Now the President — like all us mere mortals — likes to dabble in a bit of social media. He has Facebook and Twitter and now he and Michelle have jumped on Pinterest, the virtual pin board of all the things we think would make our materialistic lives great. What does the President want Pinterest for? Does he lie in bed at night wishing that the White House kitchen was decked out in Industrial Vintage? Or searching for inspirational quotes to pin to the oval office wall — "Keep calm and rule the world"? Well, in this last week he has pinned his Family Chilli recipe. I won't judge, we all get inspiration from somewhere and it is the President's chilli after all. How bad can it be? Well, I'm sorry, Mr President: it was awful.

If the Prez is getting bored of his day job and would like to moonlight as a blogger or a pinner, the first thing he needs to sort out is his delivery — several cloves of garlic and several tomatoes can mean just about anything and can be very confusing even for the toughest secret service agent. A couple is two and a few is three, right? Several is anything above and beyond and open to interpretation. But alas, I am following this recipe to the letter so several means four to me. Four garlic, four tomatoes. Whatever you say, sir — "Yes I can."

The trinity of onions, garlic and capsicum ('pepper', in presidential speak) is a given and smell delicious whilst frying away. His spice ratio — a teaspoon each of cumin, tarragon, basil and oregano — seems spot on; it's after this that things get strange. Three TABLESPOONS of red wine vinegar. Really? Tablespoons? Sixty millilitres of vinegar to half a kilo of meat? OK. If you say so, Mr President.

As I poured the vinegar in, my eyes began to sting. This really is a lot of vinegar. Did he make this at college after getting home late one night and meaning to grab the soy but ending up with the vinegar instead? Pour and carry on.

There are no time indications in the President's recipe, just cook away until reduced, so I did that — about an hour. The pungency of the vinegar smell faded, but cooking it down just concentrated the taste. This was not chilli, it was salt and vinegar beef — with kidney beans.

I thumbed through my copy of the Bill of Rights searching for "refusal to comply" and what the ramifications would be because there was NO WAY I was adding a TABLESPOON of chilli powder. That is not right. The only chilli powder I have at home is Birdseye and it would be a cruel act to add this amount — we went for a quarter teaspoon; unfortunately, even that didn't disguise the taste of the vinegar.

If I had my chance to speak at Lincoln Memorial, I would beg the masses to ditch the vinegar (or at least halve it), tread carefully with the chilli powder and add tinned tomatoes at free will, maybe even a tablespoon or two of tomato paste, people!
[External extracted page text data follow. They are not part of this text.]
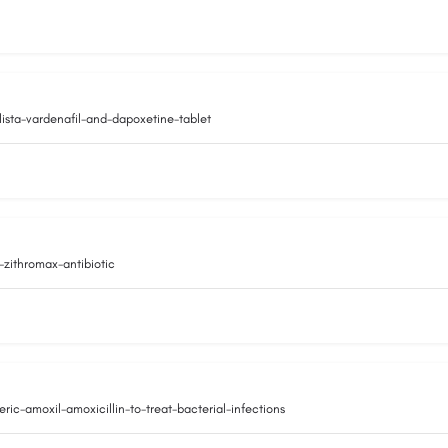
ista-vardenafil-and-dapoxetine-tablet
zithromax-antibiotic
-amoxil-amoxicillin-to-treat-bacterial-infections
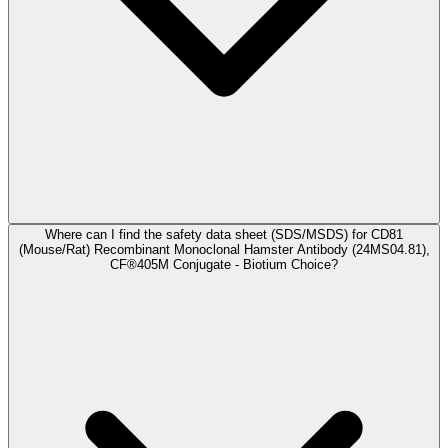
Where can I find the safety data sheet (SDS/MSDS) for CD81
(Mouse/Rat) Recombinant Monoclonal Hamster Antibody (24MS04.81),
CF®405M Conjugate - Biotium Choice?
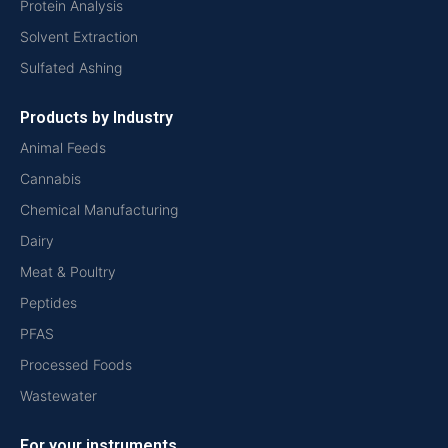
Protein Analysis
Solvent Extraction
Sulfated Ashing
Products by Industry
Animal Feeds
Cannabis
Chemical Manufacturing
Dairy
Meat & Poultry
Peptides
PFAS
Processed Foods
Wastewater
For your instruments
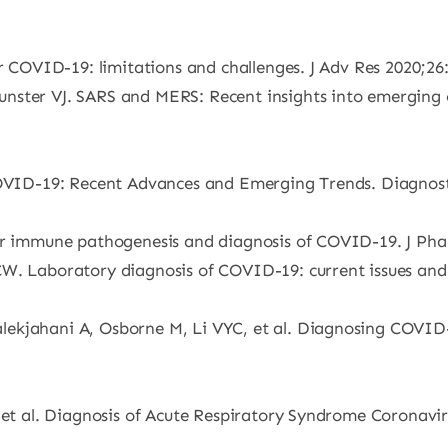
or COVID-19: limitations and challenges. J Adv Res 2020;26
nster VJ. SARS and MERS: Recent insights into emerging c
COVID-19: Recent Advances and Emerging Trends. Diagnosti
lar immune pathogenesis and diagnosis of COVID-19. J Pha
W. Laboratory diagnosis of COVID-19: current issues and c
ekjahani A, Osborne M, Li VYC, et al. Diagnosing COVID-1
, et al. Diagnosis of Acute Respiratory Syndrome Coronavi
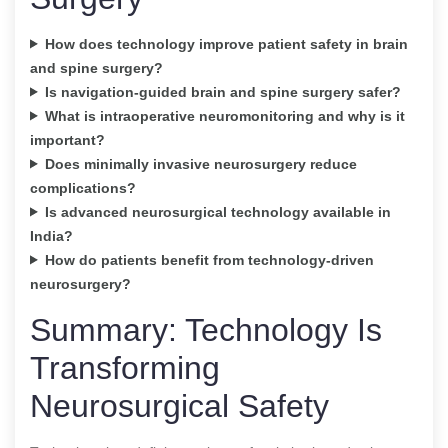
How does technology improve patient safety in brain
and spine surgery?
Is navigation-guided brain and spine surgery safer?
What is intraoperative neuromonitoring and why is it
important?
Does minimally invasive neurosurgery reduce
complications?
Is advanced neurosurgical technology available in
India?
How do patients benefit from technology-driven
neurosurgery?
Summary: Technology Is
Transforming
Neurosurgical Safety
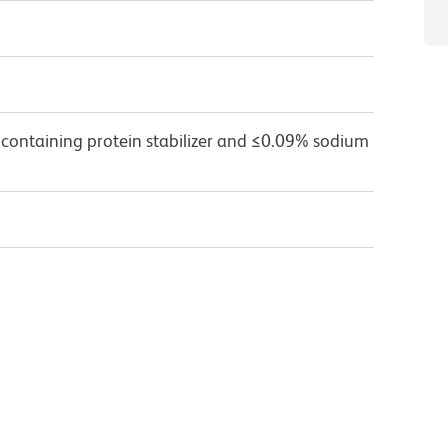
 containing protein stabilizer and ≤0.09% sodium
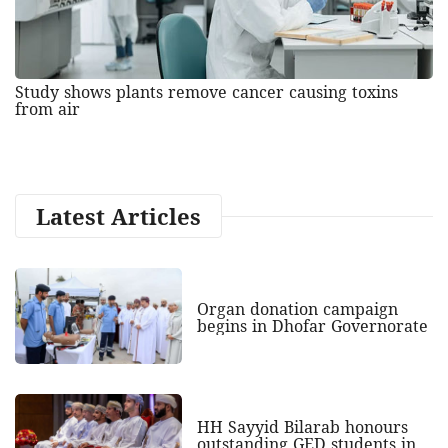
Study shows plants remove cancer causing toxins
from air
Latest Articles
Organ donation campaign
begins in Dhofar Governorate
HH Sayyid Bilarab honours
outstanding GED students in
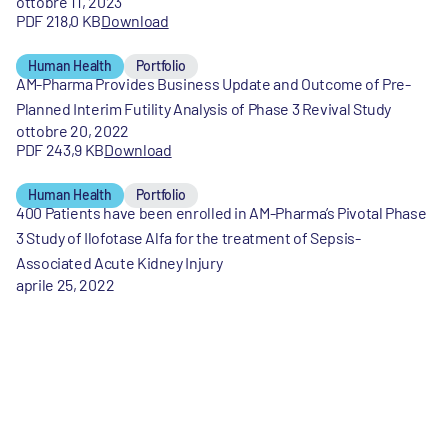
ottobre 11, 2023
PDF 218,0 KB
Download
Human Health
Portfolio
AM-Pharma Provides Business Update and Outcome of Pre-
Planned Interim Futility Analysis of Phase 3 Revival Study
ottobre 20, 2022
PDF 243,9 KB
Download
Human Health
Portfolio
400 Patients have been enrolled in AM-Pharma’s Pivotal Phase
3 Study of Ilofotase Alfa for the treatment of Sepsis-
Associated Acute Kidney Injury
aprile 25, 2022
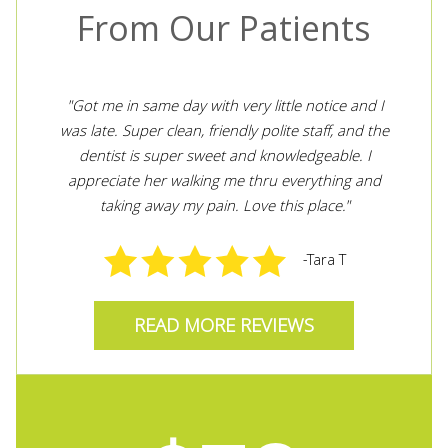
From Our Patients
"Got me in same day with very little notice and I
"V
ith
was late. Super clean, friendly polite staff, and the
w
ith
dentist is super sweet and knowledgeable. I
appreciate her walking me thru everything and
taking away my pain. Love this place."
-Tara T
READ MORE REVIEWS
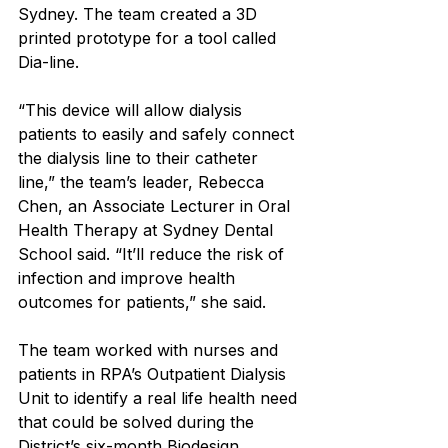
Sydney. The team created a 3D 
printed prototype for a tool called 
Dia-line.
“This device will allow dialysis 
patients to easily and safely connect 
the dialysis line to their catheter 
line,” the team’s leader, Rebecca 
Chen, an Associate Lecturer in Oral 
Health Therapy at Sydney Dental 
School said. “It’ll reduce the risk of 
infection and improve health 
outcomes for patients,” she said.
The team worked with nurses and 
patients in RPA’s Outpatient Dialysis 
Unit to identify a real life health need 
that could be solved during the 
District’s six-month Biodesign 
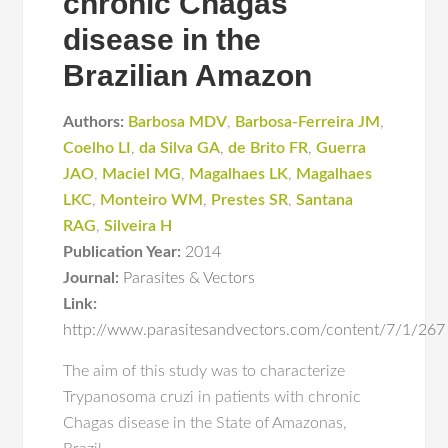
chronic Chagas
disease in the
Brazilian Amazon
Authors:
Barbosa MDV
,
Barbosa-Ferreira JM
,
Coelho LI
,
da Silva GA
,
de Brito FR
,
Guerra
JAO
,
Maciel MG
,
Magalhaes LK
,
Magalhaes
LKC
,
Monteiro WM
,
Prestes SR
,
Santana
RAG
,
Silveira H
Publication Year:
2014
Journal:
Parasites & Vectors
Link:
http://www.parasitesandvectors.com/content/7/1/267
The aim of this study was to characterize
Trypanosoma cruzi in patients with chronic
Chagas disease in the State of Amazonas,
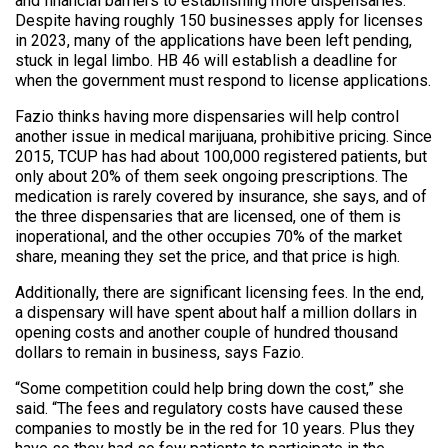
and financial barriers to establishing more dispensaries.
Despite having roughly 150 businesses apply for licenses
in 2023, many of the applications have been left pending,
stuck in legal limbo. HB 46 will establish a deadline for
when the government must respond to license applications.
Fazio thinks having more dispensaries will help control
another issue in medical marijuana, prohibitive pricing. Since
2015, TCUP has had about 100,000 registered patients, but
only about 20% of them seek ongoing prescriptions. The
medication is rarely covered by insurance, she says, and of
the three dispensaries that are licensed, one of them is
inoperational, and the other occupies 70% of the market
share, meaning they set the price, and that price is high.
Additionally, there are significant licensing fees. In the end,
a dispensary will have spent about half a million dollars in
opening costs and another couple of hundred thousand
dollars to remain in business, says Fazio.
“Some competition could help bring down the cost,” she
said. “The fees and regulatory costs have caused these
companies to mostly be in the red for 10 years. Plus they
I love that the Obamas are embracing social media and secretly pray that this recipe may have come from the Presidential offspring Malia and Sasha, (a totally forgivable recipe for kids). But if not, please, Mr President, more social reform and less unconventional recipes.

Ingredients

1 large onion, chopped
1 green pepper, chopped
Several cloves of garlic, chopped
1 tablespoon olive oil
1 pound ground turkey or beef (half a kilo)
1/4 teaspoon ground cumin
1/4 teaspoon ground oregano
1/4 teaspoon ground turmeric
1/4 teaspoon ground basil
1 tablespoon chili powder
3 tablespoons red wine vinegar
Several tomatoes, depending on size, chopped
1 can red kidney beans

Method

Saute onions, green pepper and garlic in olive oil until soft
Add ground meat and brown
Combine spices together into a mixture, then add to ground meat
Add red wine vinegar
Add tomatoes and let simmer, until tomatoes cook down
Add kidney beans and cook for a few more minutes
Serve over white or brown rice. Garnish with grated cheddar cheese, onions and sour cream.

If you would like to follow the President on Pinterest — you can do so here.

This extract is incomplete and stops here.